I grew up on a healthy diet of Winnie the Pooh, Noddy and Dennis the Menace, along with comics like Little Lotta, Casper the Friendly Ghost and Charlie Brown. At that time and age, no one was bothered about issues like child abuse, racism and sexual innuendo; we just read the funnies and thoroughly enjoyed them. We usually had company – a parent or two, siblings, best friends, maybe even a whole host of all these people – and it was like having one big party, with a literary flavour. Then, after I was grown up and read Winnie the Pooh only when I was in bed with the flu and Noddy to a little girl I knew, someone decided to take a dark look at these classics and came up with stuff that turned my stomach – Noddy was rascist, Lotta was politically incorrect, Peanuts was negativistic, et al.

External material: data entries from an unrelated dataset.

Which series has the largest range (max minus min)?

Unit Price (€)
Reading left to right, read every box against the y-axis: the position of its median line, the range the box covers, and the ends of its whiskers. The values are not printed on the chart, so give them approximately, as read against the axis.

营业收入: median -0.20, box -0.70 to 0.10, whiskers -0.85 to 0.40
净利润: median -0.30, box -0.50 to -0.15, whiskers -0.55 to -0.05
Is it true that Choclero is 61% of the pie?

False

So where has all the innocence and joie de vivre of childhood vanished to? Why can’t we just be and let things be? As I pause between paragraphs writing this, I see three little girls playing in the garden outside. They are being hosed down by a gardener watering the lawn, all four of them laughing delightedly. None of the children is old enough or physically developed enough for anyone to imbue the scene with anything more than what it seems to be…unless of course, seeing the very seamy side of that scenario, the gardener has a perverse streak.

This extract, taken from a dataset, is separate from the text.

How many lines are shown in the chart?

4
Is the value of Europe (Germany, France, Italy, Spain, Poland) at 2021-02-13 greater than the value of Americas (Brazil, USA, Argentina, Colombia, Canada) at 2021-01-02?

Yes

A couple of weeks ago, I was at the local mall with a friend, when he tried to talk to a little girl who was bouncing around with the typical obstreperousness of a two-year-old. For him, it was like talking to his own daughter, almost that age. For me, it was fun to see my overly-rounded buddy bending creakily at his substantial middle to chat up a curly haired, chubby-cheeked, ecstatic small person who couldn’t stand still. For others, it would be nothing out of the ordinary – all Indians have an innate love for small children and will go out of their way to make affectionate physical contact with them. And no one bothers too much.

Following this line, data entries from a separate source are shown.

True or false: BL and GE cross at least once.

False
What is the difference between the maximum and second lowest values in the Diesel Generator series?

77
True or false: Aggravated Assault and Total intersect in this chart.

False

But it is a different story elsewhere in the world. Stay away from strangers, is the rule. Try and pat an American child on the head or kiss a little British baby – neither of which you have met before – and you are likely to get slapped into jail with a lawsuit for sexual harassment and perversion hanging heavy over your head. Children are taught very young to beware of strangers, with some justification. Few are allowed to play in public spaces (parks or playgrounds) without adult supervision. We in this country are headed in that direction, too.
So is this a good thing? Is this a loss of human innocence, rather than just a loss of youthful idealism? Or is it the best way possible to keep a child safe?